Keenam hal itulah yang menurut pakar ini bukan saja
terdapat dalam hidup organisme yang bernama mahluk
hidup atau jemaat namun bahkan dalam alam raya
sendiri. Dengan melakukan hal-hal itu terhadap
komponen-komponen akar yang diuraikan di atas, maka
dengan sendirinya gereja bertumbuh.
Dengan dasar pemikiran ini Schwartz bahkan
mendapatkan bahwa suatu komponen yang lemah akan
menjadi tolok ukur dari kinerja tertinggi yang dapat
dilaksanakan oleh sistem pelayanan yang ada. Dengan
pendekatan ini, maka fokus pembangunan jemaat harus
dimulai dengan menangani salah satu dari sembilan
komponen yang paling lemah. Untuk itu pakar ini
bahkan membentuk serangkaian alat ukur untuk
mengevaluasi komnponen-komponen dari sistem
pelayanan di sebuah jemaat dan kemudian
mengembangkan komponen yang terlemah.
Bagaimana menggunakan pendekatan
sistem bagi organisasi lain?
Walaupun tidak ada metode terbaik yang pas dilakukan untuk
semua konteks kerja organisasi atau komunitas tertentu,
namun teori pendekatan sistem menawarkan empat konsep
yang perlu dikenali dan dapat digunakan sebagai bekal
menganalisis serta mengadakan perbaikan sistemik.
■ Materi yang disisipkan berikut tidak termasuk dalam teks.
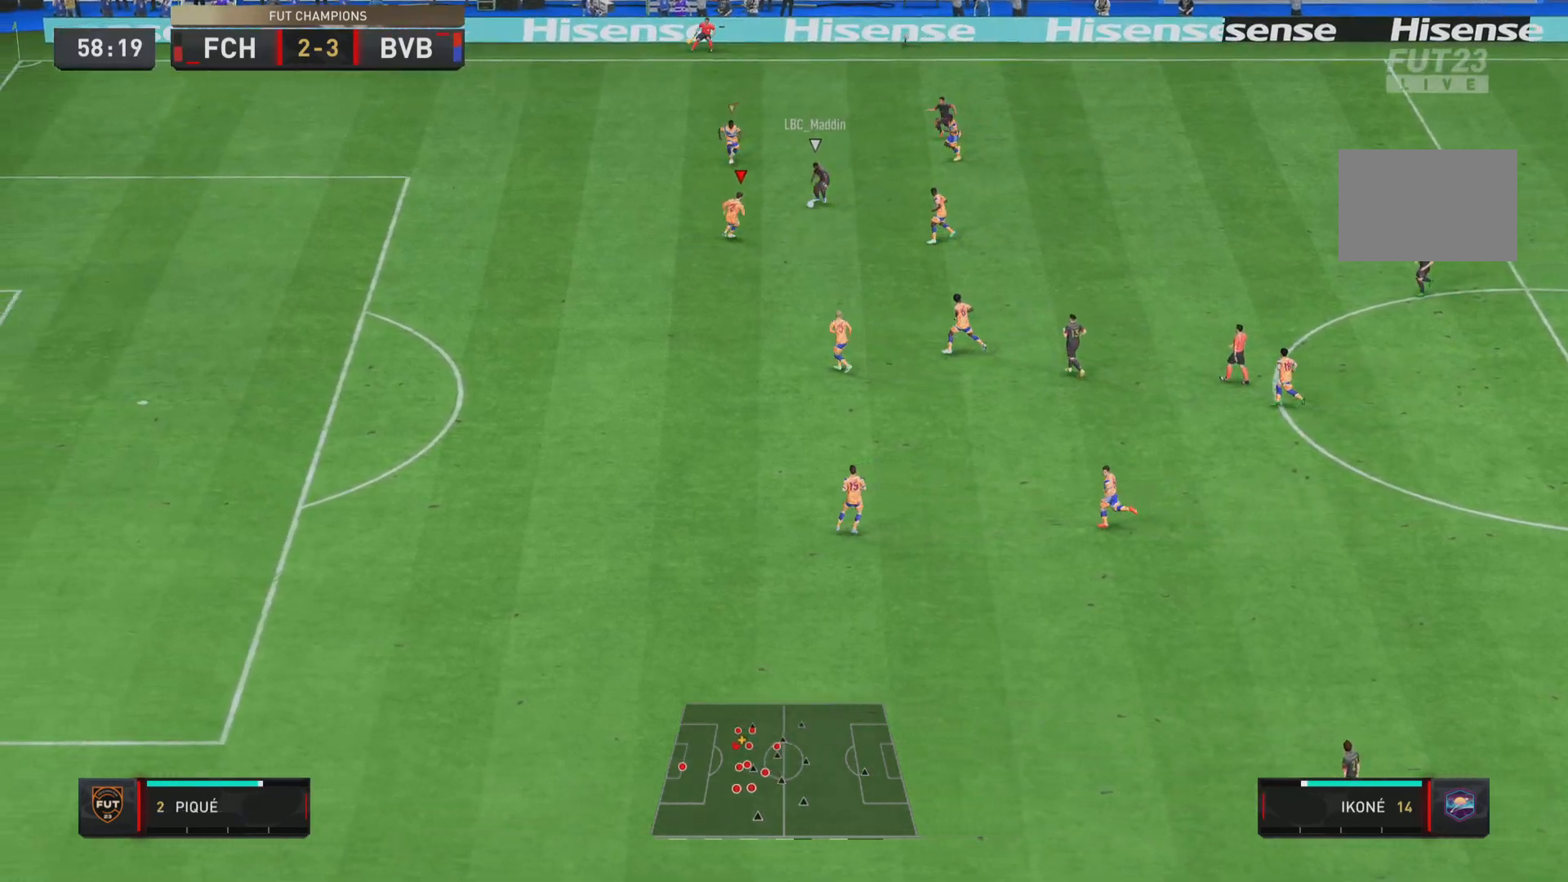
Gameplay with a controller (PlayStation layout); each line is a JSON object with the inputs held at the frame after it. "events" lists button and stick changes between this image and that frame as [ms after this image, input, new state], when the widget could be followed in between. Not read: L3 R3.
{"buttons": ["L2", "R1"], "left_stick": "down-left", "right_stick": "center", "events": []}
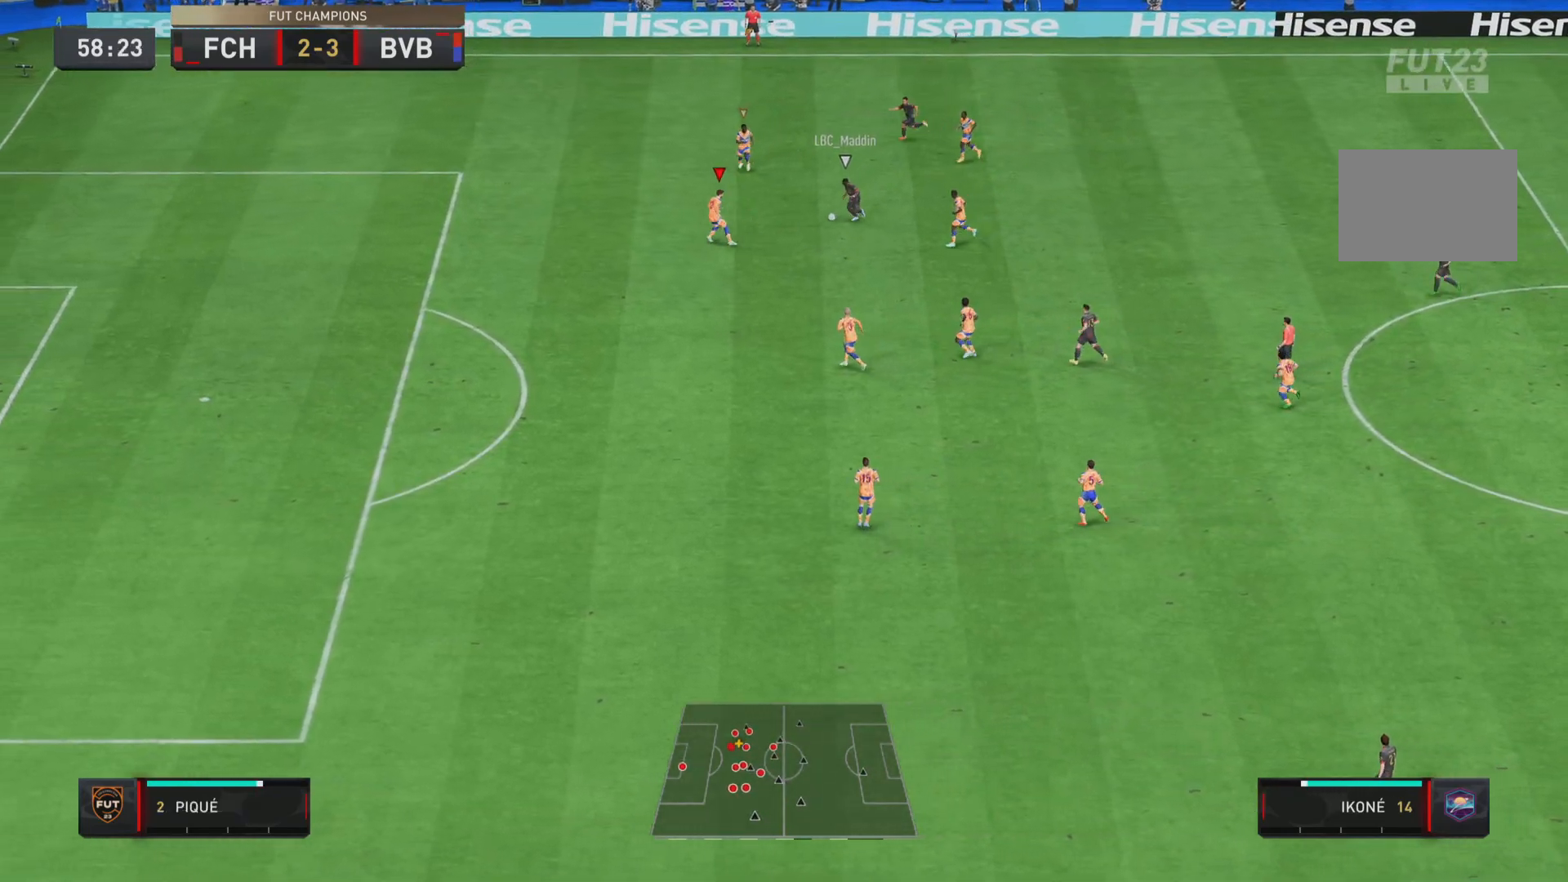
{"buttons": ["L2", "R1"], "left_stick": "down", "right_stick": "center", "events": [[17, "left_stick", "left"], [167, "left_stick", "up"], [300, "left_stick", "down"]]}
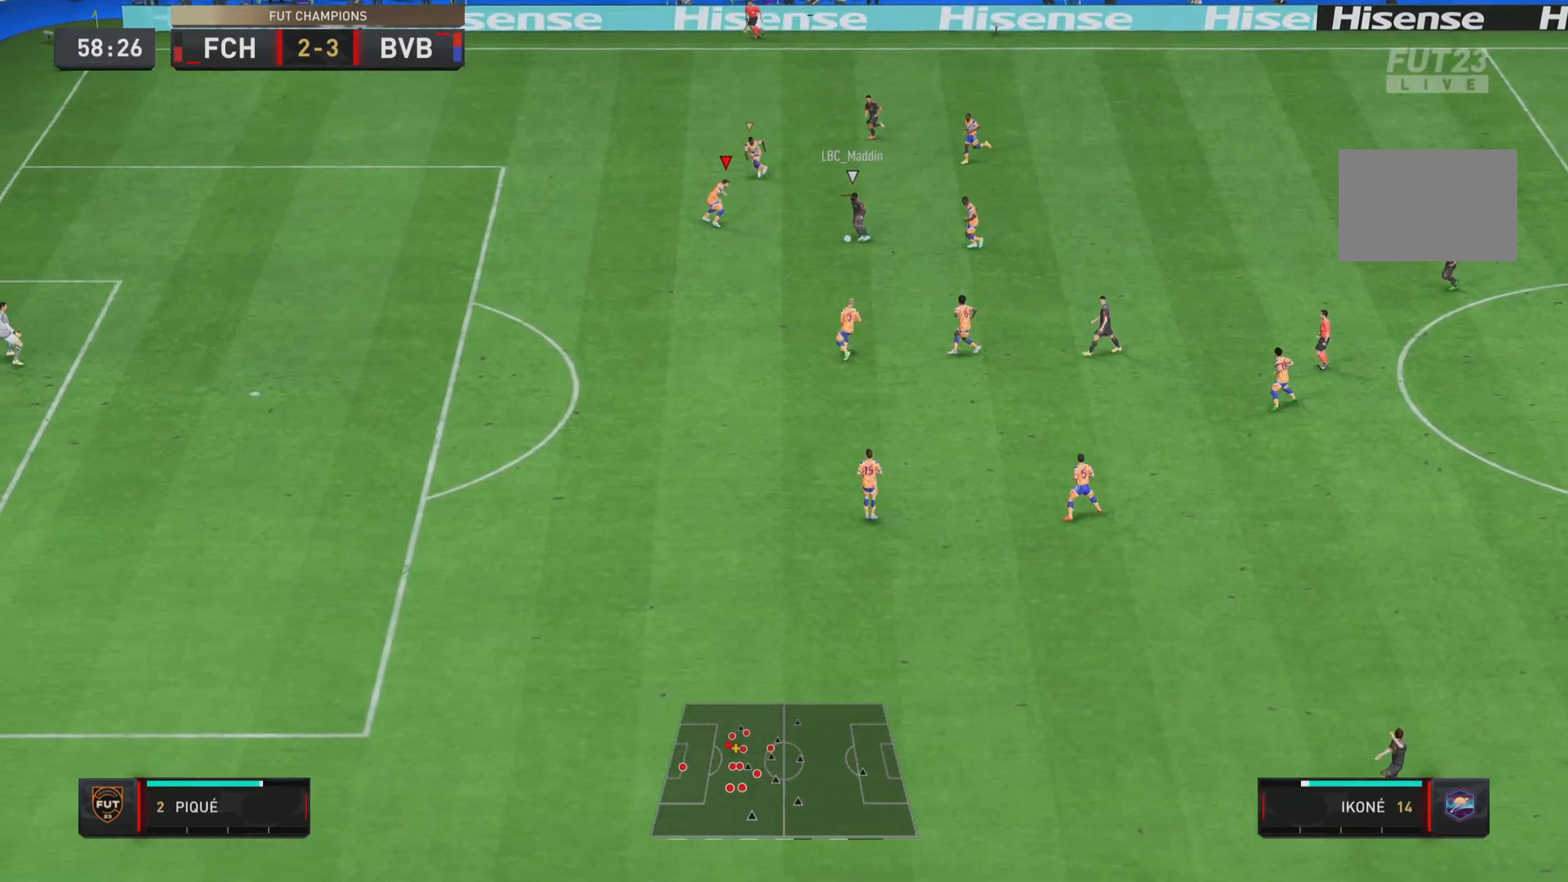
{"buttons": ["R1"], "left_stick": "down", "right_stick": "center", "events": [[117, "L2", "up"]]}
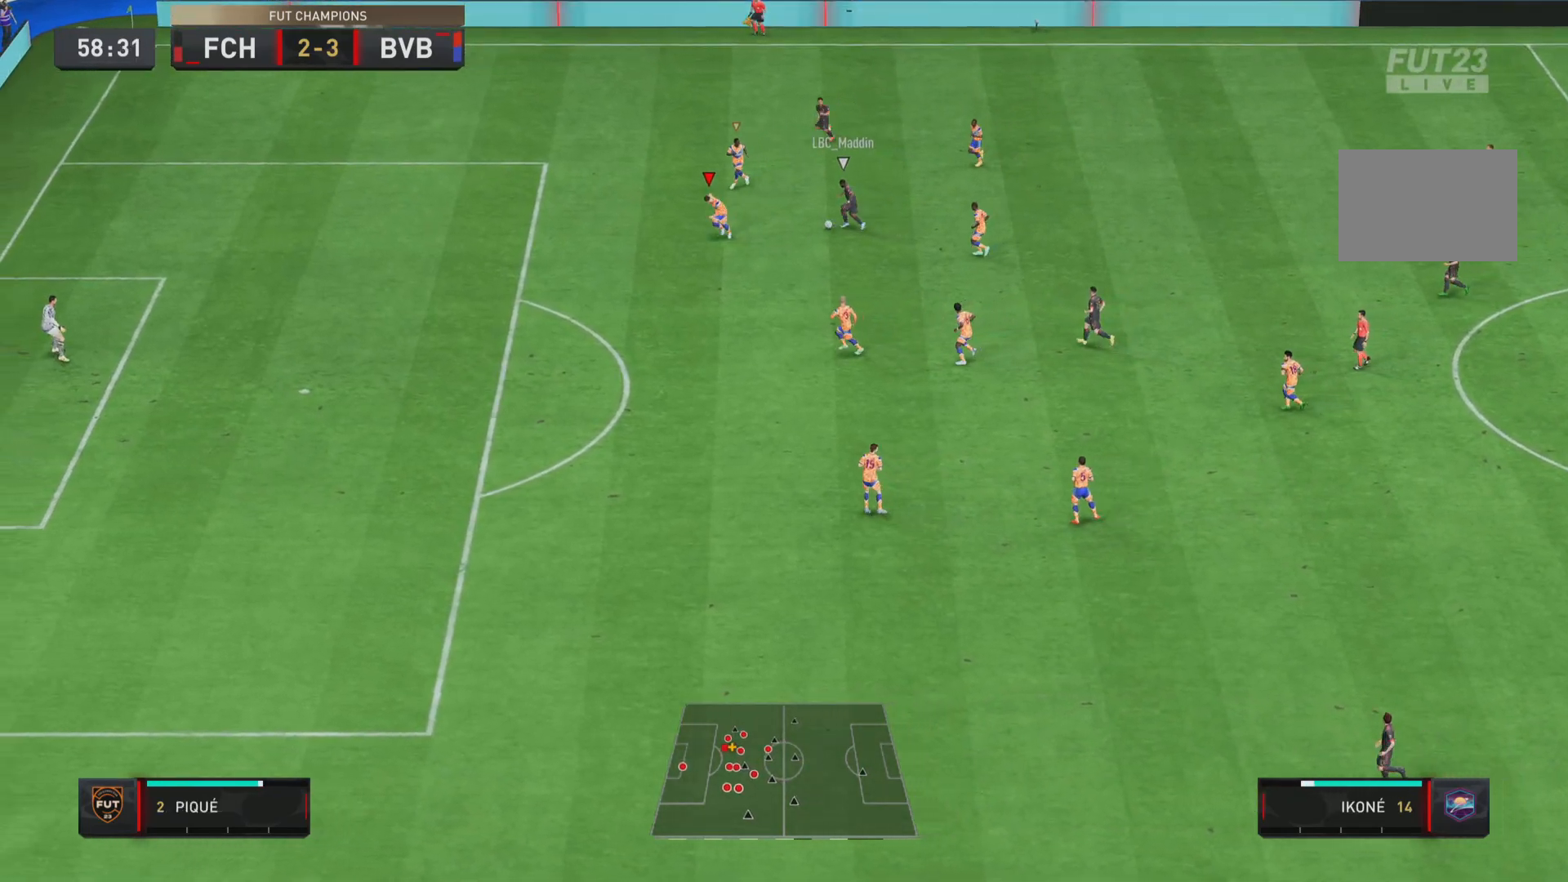
{"buttons": ["L2", "R1"], "left_stick": "up-left", "right_stick": "center", "events": [[33, "left_stick", "down-left"], [250, "L2", "down"], [267, "left_stick", "right"], [417, "left_stick", "up"], [484, "left_stick", "up-left"]]}
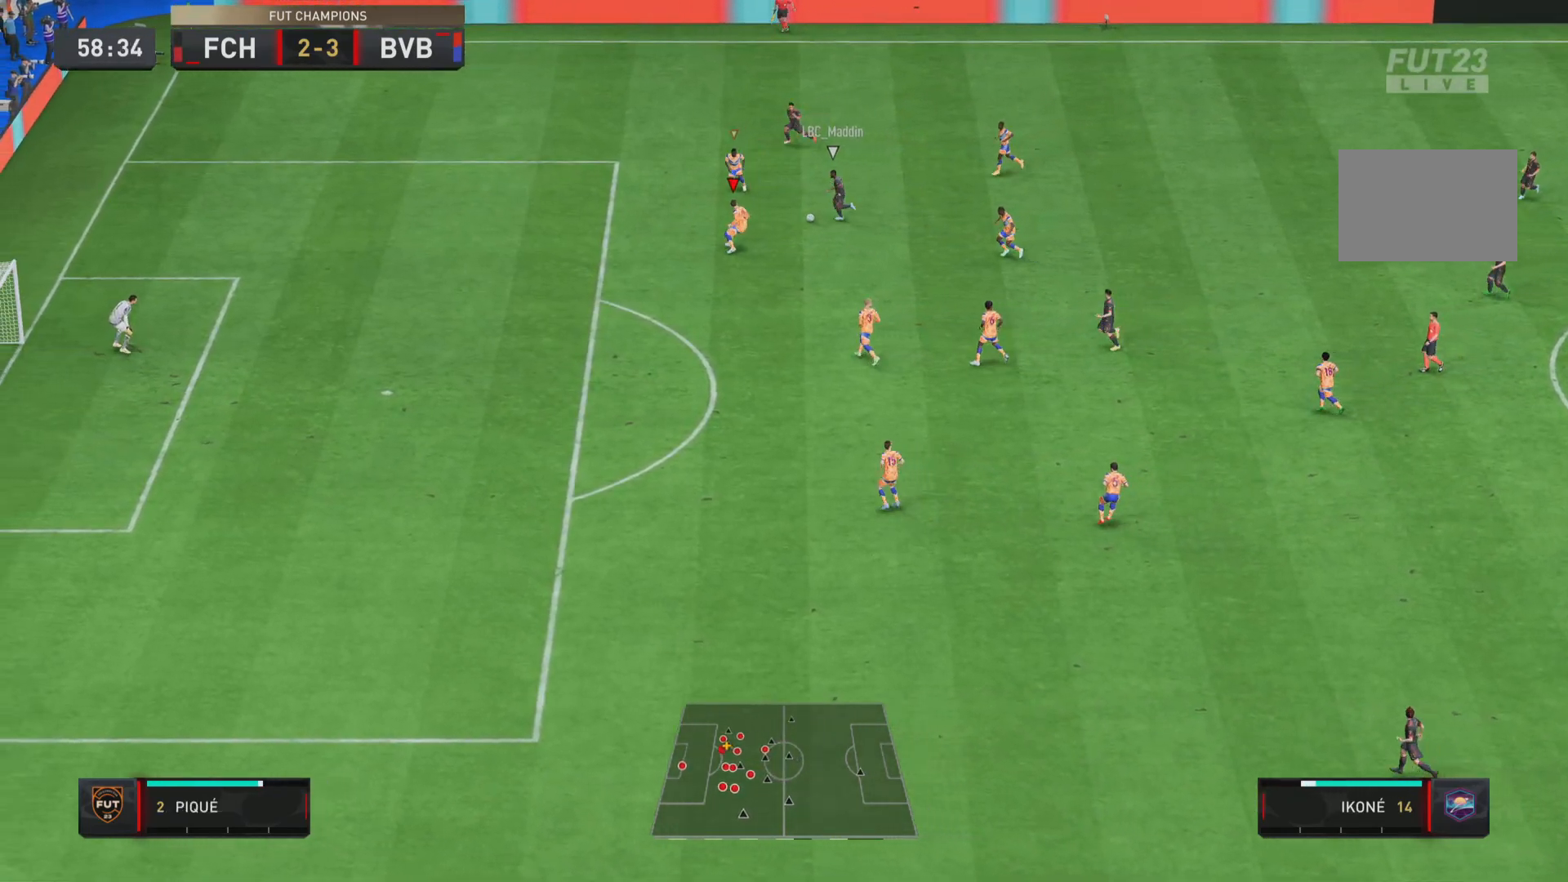
{"buttons": ["CIRCLE", "L2", "R1"], "left_stick": "left", "right_stick": "center", "events": [[117, "left_stick", "left"], [417, "CIRCLE", "down"]]}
K O N S E P D I N A M I K A S U A T U S I S T E M
a) Di dalam konsep ini kita belajar bahwa suatu
sistem adalah keseluruhan yang unik dari
berbagai komponen. Tiap komponen tidak
merupakan wakil dari keseluruhan tadi.
Penjumlahan dari tiap-tiap komponen tadi juga
belum menggambarkan sistem tadi. Namun
ketika tiap komponen tadi terhubung seara
khusus dengan komponen lain, keseluruhannya
membentuk suatu sistem yang memiliki
karakteristik yang khas. Bukti hal ini adalah
dengan melihat suatu pop band seperti
kelompok pemusik the Beatles. Keseluruhan
mereka memiliki karakteristik yang khas dan
tidak dapat dihadirkan ketika masing-masing
pemusik mengadakan show atau rekaman
sendiri. Jadi John Lennon atau Ringo Star
sebagai pribadi, tidak memperlihatkan
karakteristik yang khas dari the Beatles,
walaupun the Beatles mengandung keduanya.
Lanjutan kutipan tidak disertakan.